Um sopro de alívio. A trégua económica entre a China e os Estados Unidos foi renovada, levando a uma melhora nos mercados bolsistas nesta terça-feira. Trata-se de uma tendência real ou apenas de uma prorrogação?

Mercados bolsistas da Ásia e da Europa em alta esta manhã

Os mercados asiáticos encerraram em alta esta noite, após o adiamento da trégua entre os Estados Unidos e a China. O principal índice bolsista do Japão, o Nikkei, encerrou o dia com alta de 2,15%, impulsionado também por aumentos muito significativos no setor de tecnologia.

No lado chinês, a Bolsa de Xangai fechou com alta de 0,50%, enquanto a Bolsa de Hong Kong registrou 0,25%. No entanto, o Kospi, o principal índice da bolsa sul-coreana, fechou com uma queda de 0,53%.

A Europa também acordou em alta. Na França, o CAC40 registava um aumento de 0,53% por volta das 10h. A bolsa de Londres avançava 0,28%. Já a Bolsa de Zurique estagnou com um avanço de 0,07%. O índice global STOXX Europe 600 registava 0,31% na mesma hora, o que mostra uma melhora generalizada.

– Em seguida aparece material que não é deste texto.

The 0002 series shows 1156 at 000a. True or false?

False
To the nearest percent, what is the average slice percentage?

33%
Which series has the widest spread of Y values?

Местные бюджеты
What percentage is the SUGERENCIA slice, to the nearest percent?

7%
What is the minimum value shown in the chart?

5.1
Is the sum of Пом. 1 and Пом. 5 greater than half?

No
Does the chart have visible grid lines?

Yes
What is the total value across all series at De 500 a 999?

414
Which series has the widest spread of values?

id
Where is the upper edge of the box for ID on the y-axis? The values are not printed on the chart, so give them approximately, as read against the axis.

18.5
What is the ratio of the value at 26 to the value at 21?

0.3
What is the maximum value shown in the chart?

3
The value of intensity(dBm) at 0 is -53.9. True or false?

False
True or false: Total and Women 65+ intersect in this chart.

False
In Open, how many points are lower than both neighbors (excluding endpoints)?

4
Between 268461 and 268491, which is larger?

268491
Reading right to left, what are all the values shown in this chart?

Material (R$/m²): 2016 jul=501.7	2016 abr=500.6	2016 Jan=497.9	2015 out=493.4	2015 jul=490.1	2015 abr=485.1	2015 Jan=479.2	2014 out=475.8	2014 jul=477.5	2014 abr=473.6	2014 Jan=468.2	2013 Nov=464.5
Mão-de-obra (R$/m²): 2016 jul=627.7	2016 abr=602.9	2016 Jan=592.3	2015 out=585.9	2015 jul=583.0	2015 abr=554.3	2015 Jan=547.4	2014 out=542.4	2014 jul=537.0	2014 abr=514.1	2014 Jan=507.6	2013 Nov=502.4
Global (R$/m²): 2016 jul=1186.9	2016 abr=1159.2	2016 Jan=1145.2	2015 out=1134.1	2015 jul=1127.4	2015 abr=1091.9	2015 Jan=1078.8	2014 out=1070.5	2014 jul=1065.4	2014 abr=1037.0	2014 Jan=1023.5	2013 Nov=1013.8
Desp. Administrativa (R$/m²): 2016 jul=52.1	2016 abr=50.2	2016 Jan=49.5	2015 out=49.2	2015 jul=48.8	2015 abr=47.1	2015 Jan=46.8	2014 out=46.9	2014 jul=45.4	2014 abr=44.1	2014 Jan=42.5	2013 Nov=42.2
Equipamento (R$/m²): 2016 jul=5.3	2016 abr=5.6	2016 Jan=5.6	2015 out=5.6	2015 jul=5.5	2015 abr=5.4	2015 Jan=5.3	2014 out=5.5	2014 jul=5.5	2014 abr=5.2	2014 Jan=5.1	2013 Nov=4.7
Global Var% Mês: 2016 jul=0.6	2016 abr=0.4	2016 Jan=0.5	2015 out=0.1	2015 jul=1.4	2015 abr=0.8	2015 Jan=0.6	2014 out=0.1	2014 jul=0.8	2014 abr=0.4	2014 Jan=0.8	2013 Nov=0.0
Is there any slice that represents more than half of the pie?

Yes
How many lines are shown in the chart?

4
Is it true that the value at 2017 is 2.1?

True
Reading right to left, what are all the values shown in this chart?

Mais um prazo para chegar a um acordo entre os Estados Unidos e a China

O fim da trégua entre os Estados Unidos e a China deveria ocorrer nesta terça-feira, mas foi adiada por 90 dias. É um bom sinal: as negociações estão em andamento entre as duas potências econômicas, que travaram uma guerra comercial intensa nos últimos meses. O adiamento da trégua era esperado, uma vez que o tom entre Washington e Pequim se suavizou nas últimas semanas. Nos mercados americanos, a reação certamente será cautelosa. Os investidores aguardam a publicação dos dados sobre a inflação hoje. Uma inflação mais baixa do que o esperado poderia prolongar a tendência de alta global, enquanto uma surpresa positiva poderia frear o ímpeto.

Embora a trégua seja recebida com alívio, as questões levantadas entre a China e os Estados Unidos não estão resolvidas. As cadeias de abastecimento, as questões tecnológicas e a defesa das moedas fiduciárias de cada lado dão origem a discussões particularmente cruciais entre as duas potências mundiais.